EXERCISE OBJECTIVE: If a line holds an image, leave the image out; write out everything else in the records exactly.

**** DATASET CONTENT ****

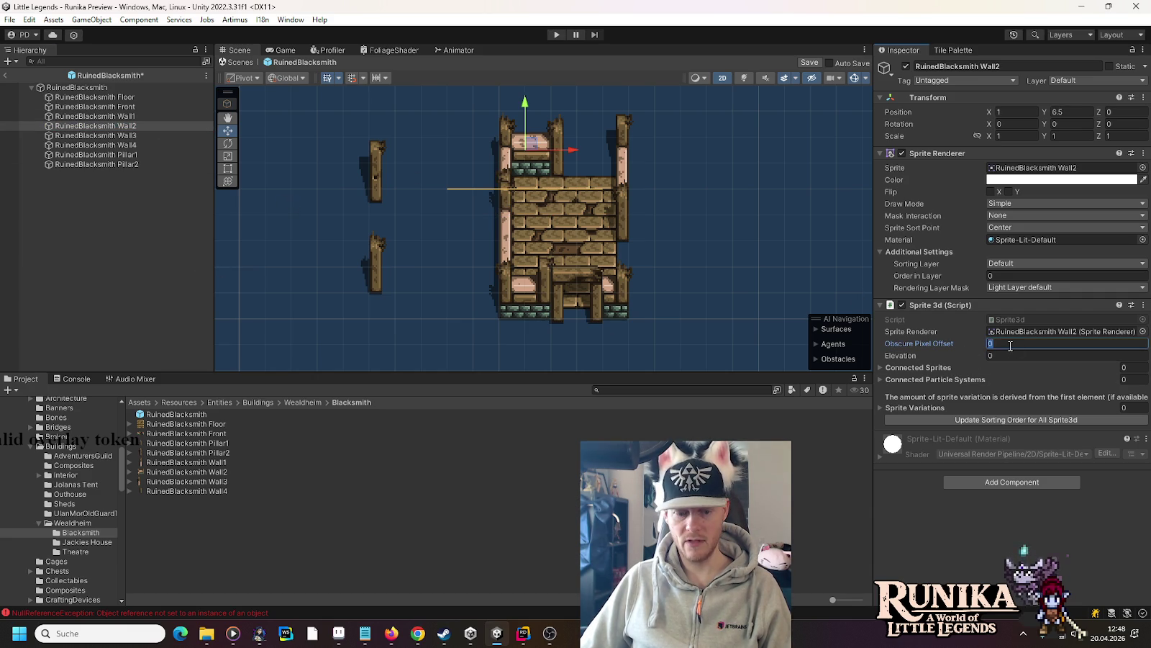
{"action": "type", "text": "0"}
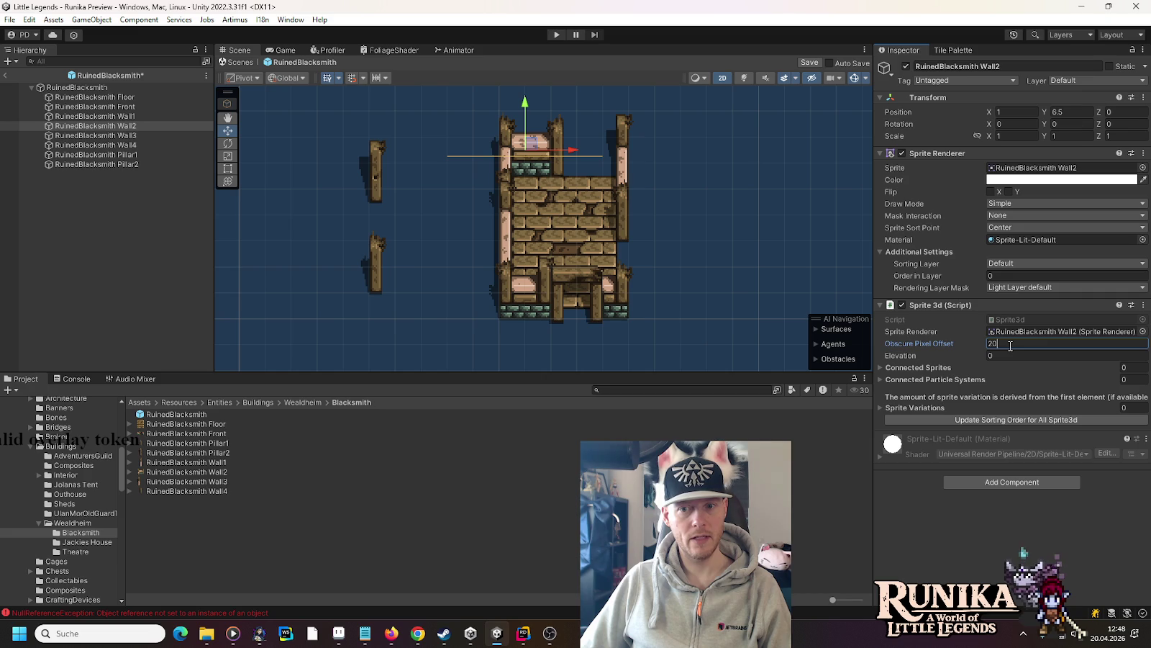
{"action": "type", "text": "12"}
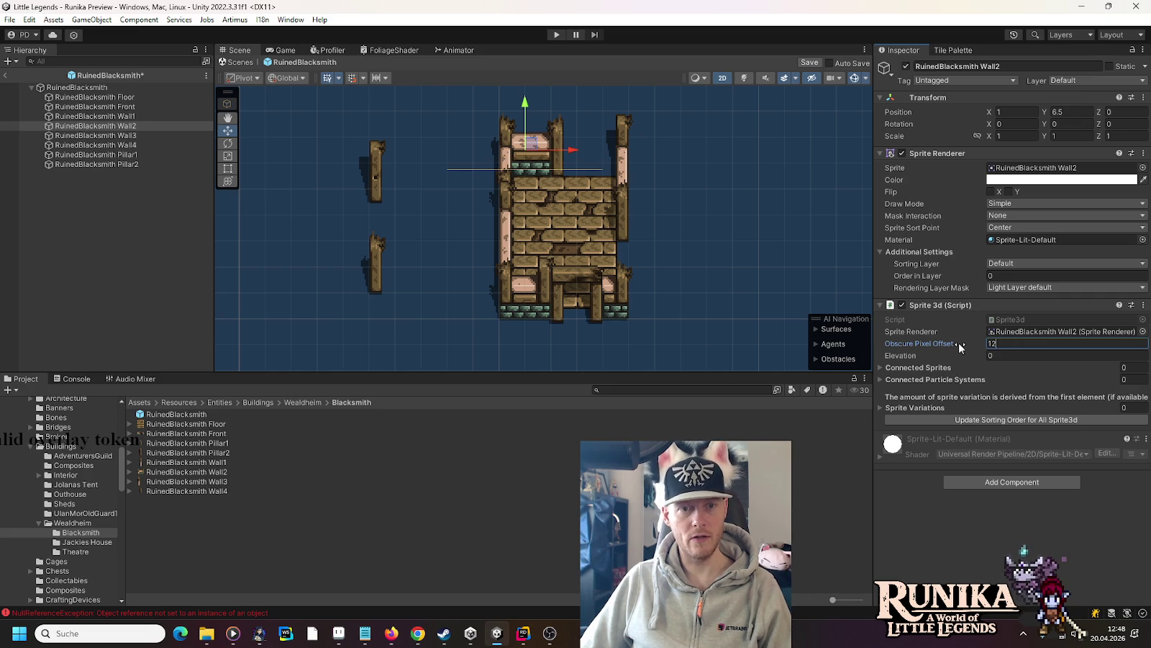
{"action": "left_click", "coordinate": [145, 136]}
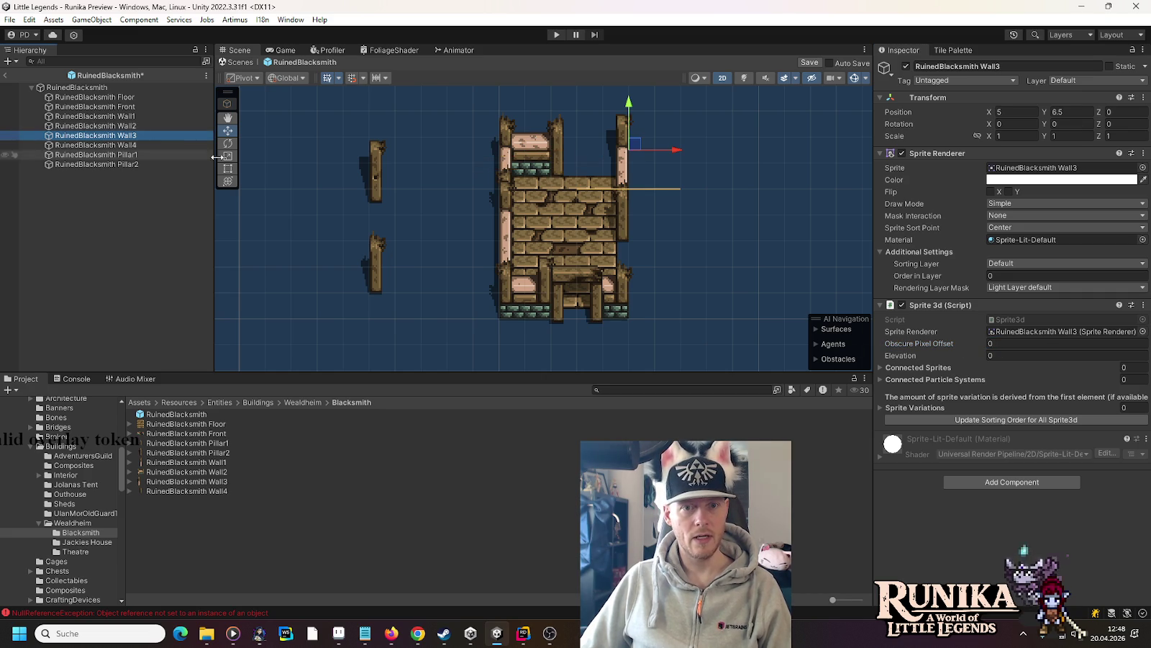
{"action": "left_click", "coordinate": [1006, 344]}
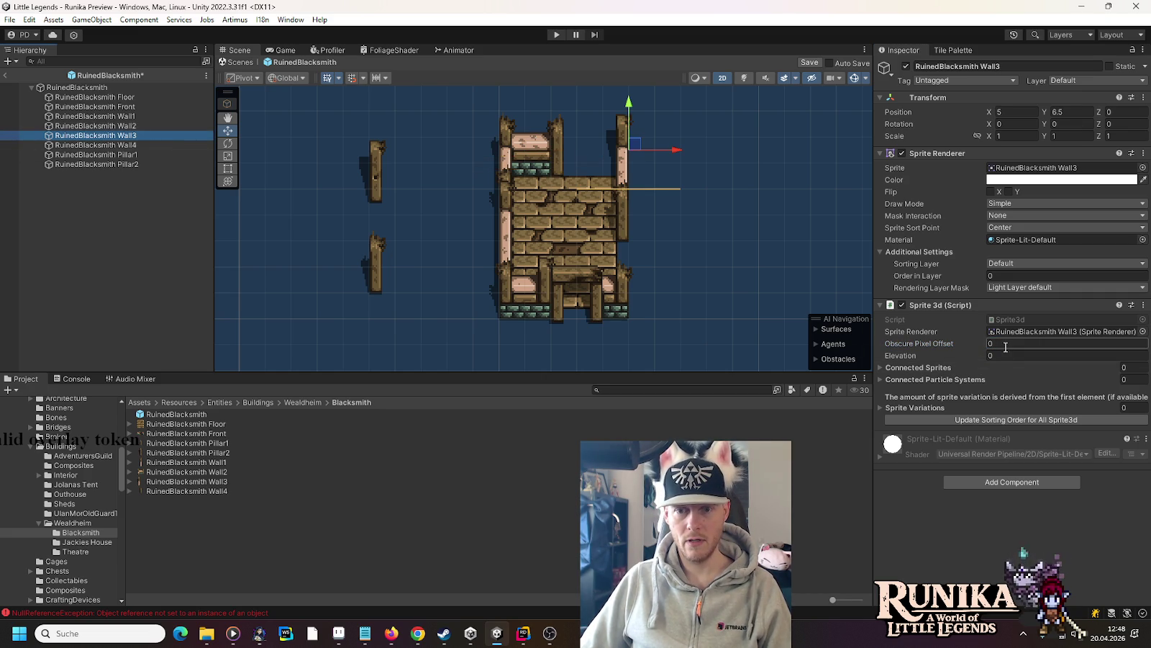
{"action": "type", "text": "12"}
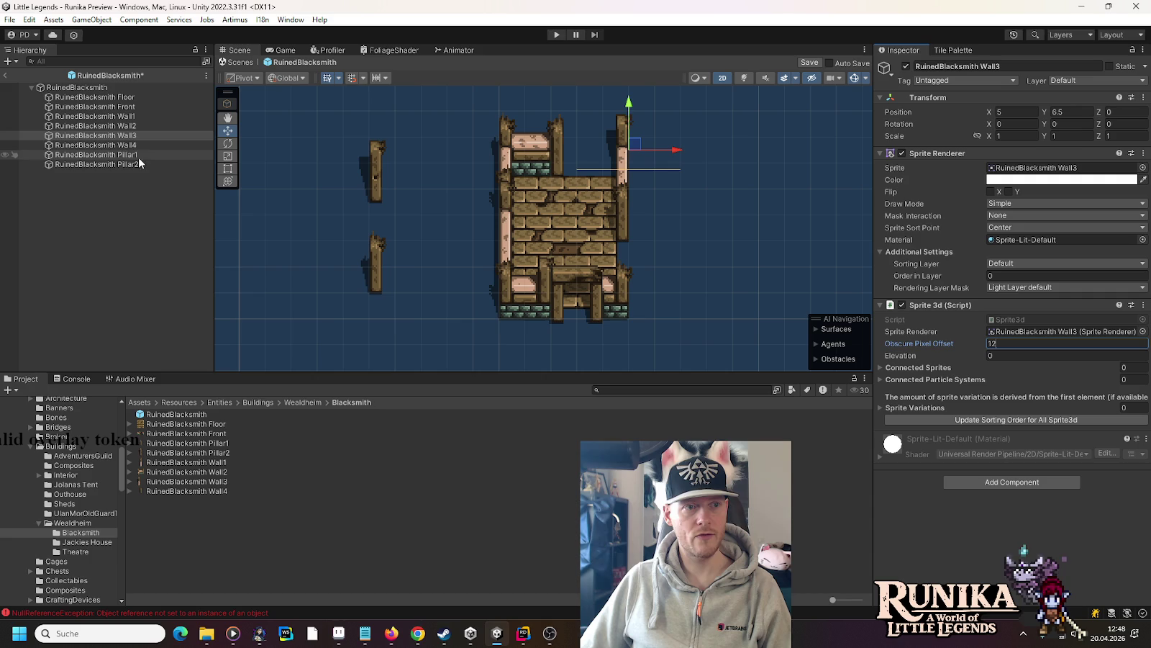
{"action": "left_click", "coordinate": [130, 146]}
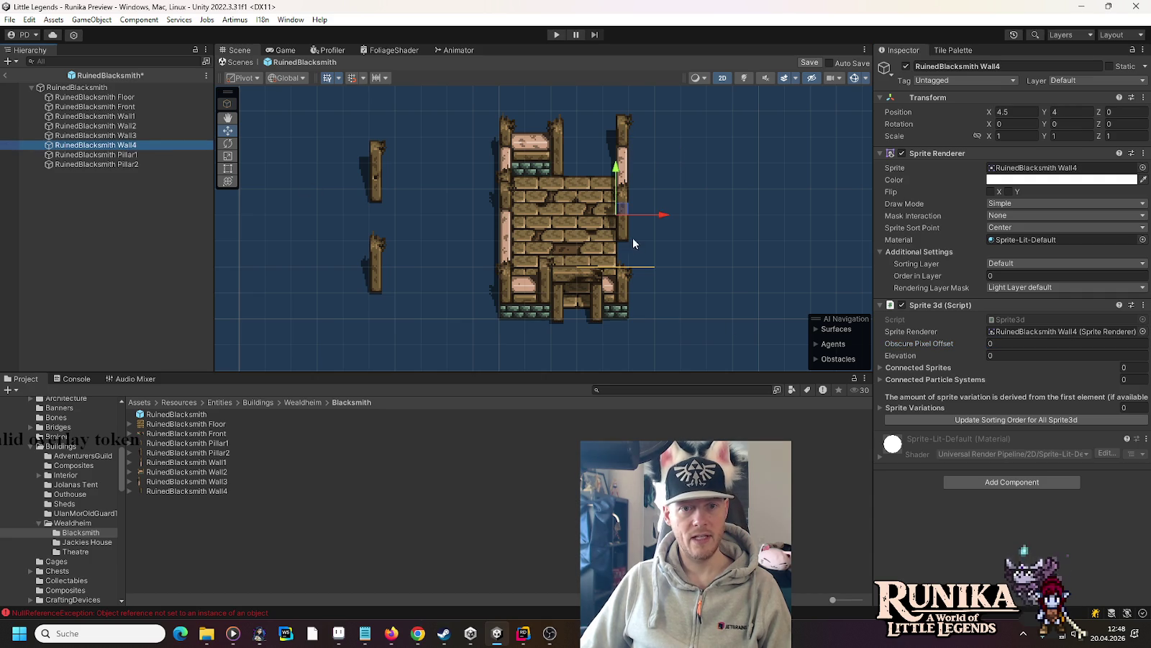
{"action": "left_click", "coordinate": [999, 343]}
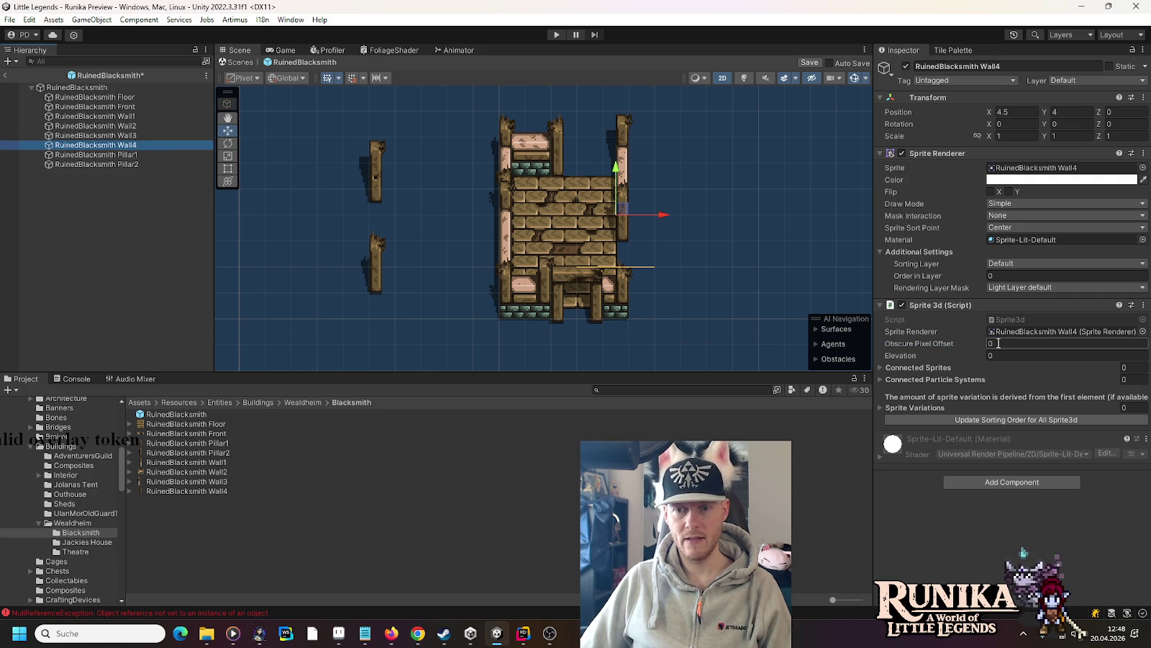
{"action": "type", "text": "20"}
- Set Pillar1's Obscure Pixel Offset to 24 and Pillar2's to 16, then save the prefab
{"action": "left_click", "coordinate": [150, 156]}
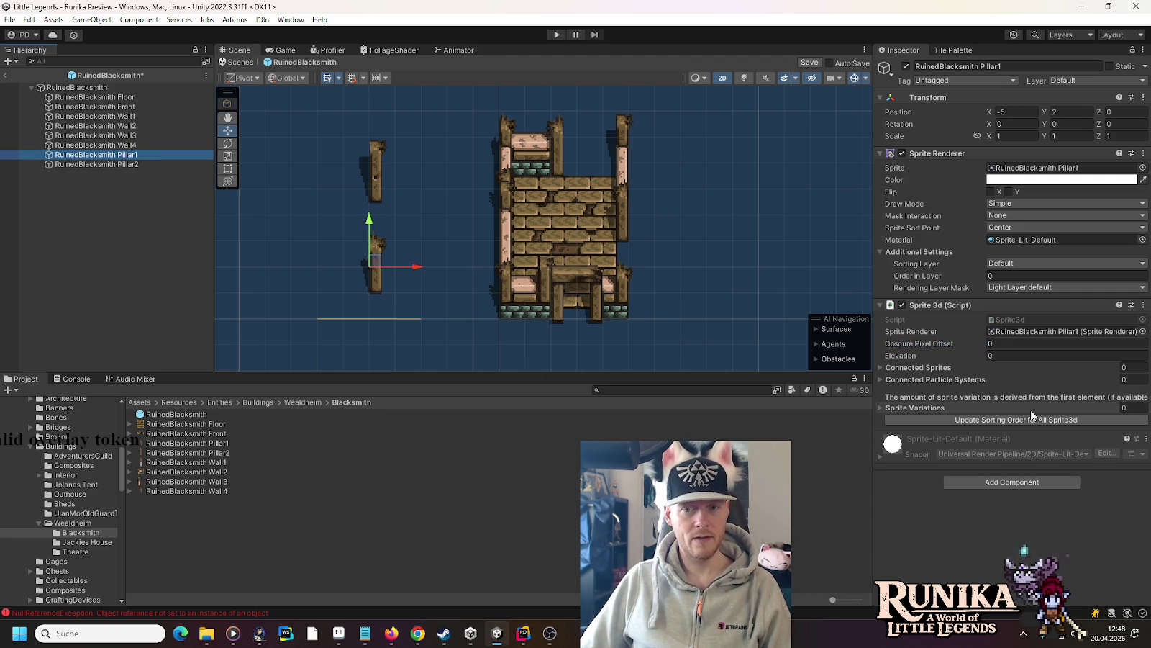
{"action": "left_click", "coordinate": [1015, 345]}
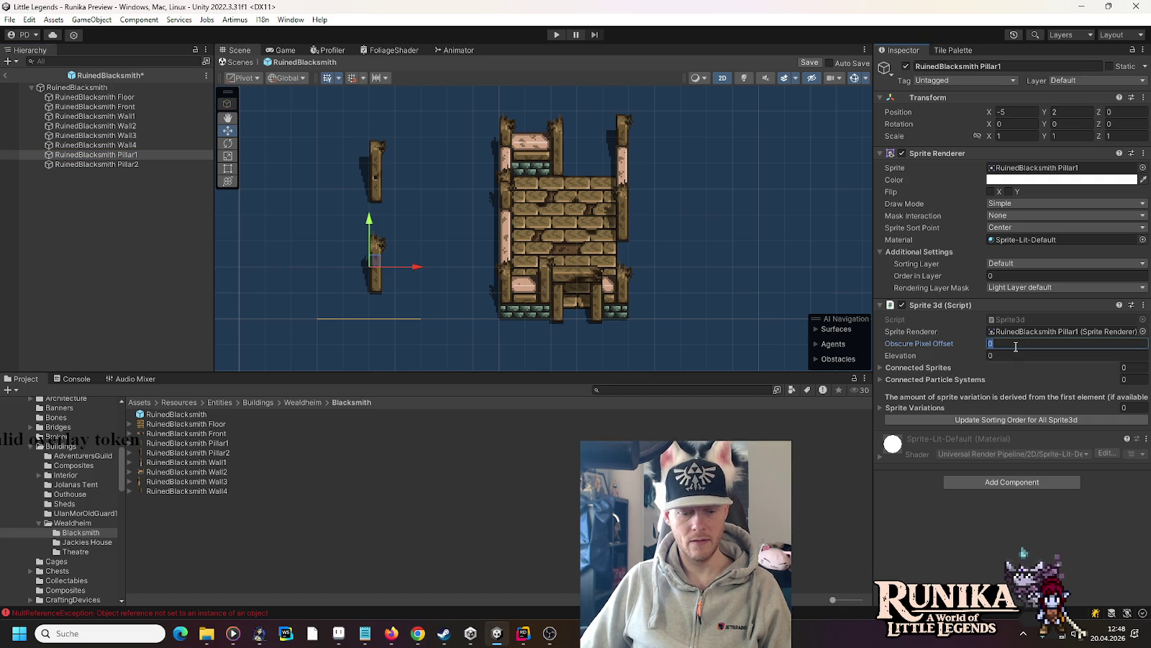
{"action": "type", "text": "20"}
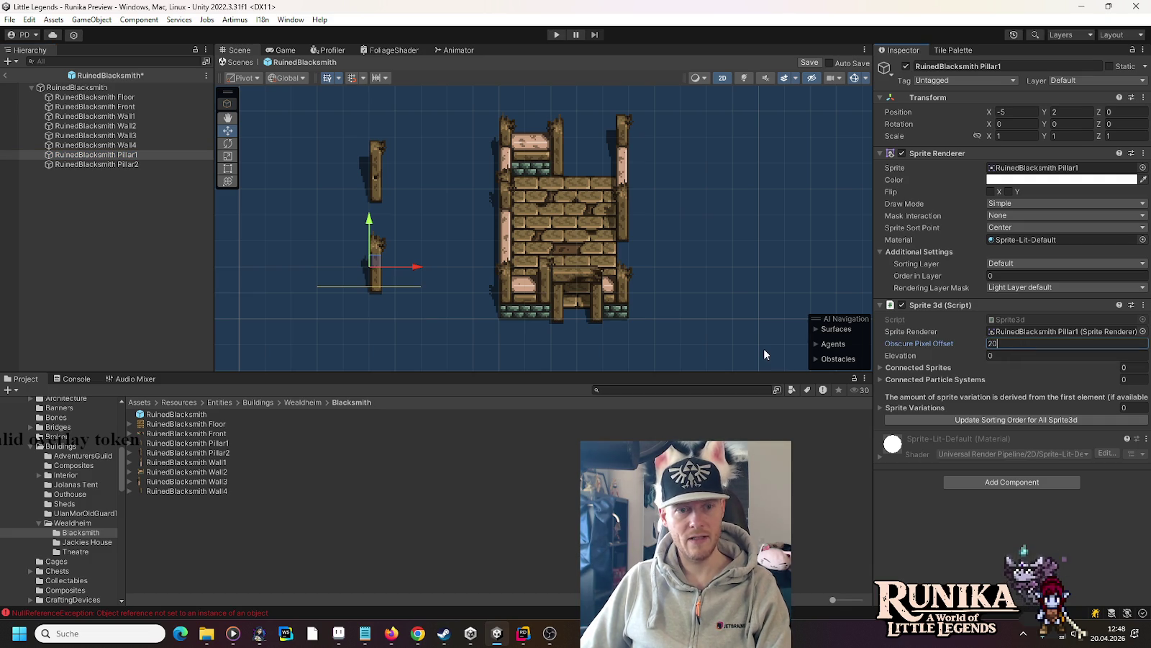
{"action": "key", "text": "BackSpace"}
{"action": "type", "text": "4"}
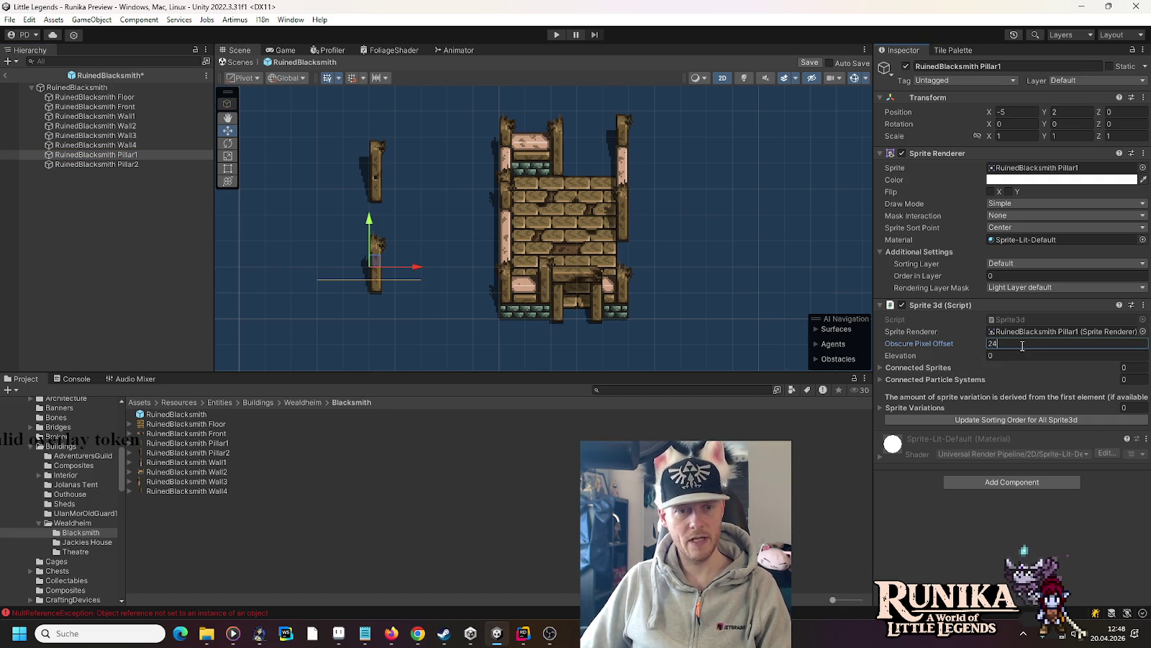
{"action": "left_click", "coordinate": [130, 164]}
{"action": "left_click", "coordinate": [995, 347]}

****

ANSWER FOR THIS EXERCISE:
{"action": "type", "text": "0"}
{"action": "type", "text": "12"}
{"action": "left_click", "coordinate": [145, 136]}
{"action": "left_click", "coordinate": [1006, 344]}
{"action": "type", "text": "12"}
{"action": "left_click", "coordinate": [130, 146]}
{"action": "left_click", "coordinate": [999, 343]}
{"action": "type", "text": "20"}
- Set Pillar1's Obscure Pixel Offset to 24 and Pillar2's to 16, then save the prefab
{"action": "left_click", "coordinate": [150, 156]}
{"action": "left_click", "coordinate": [1015, 345]}
{"action": "type", "text": "20"}
{"action": "key", "text": "BackSpace"}
{"action": "type", "text": "4"}
{"action": "left_click", "coordinate": [130, 164]}
{"action": "left_click", "coordinate": [995, 347]}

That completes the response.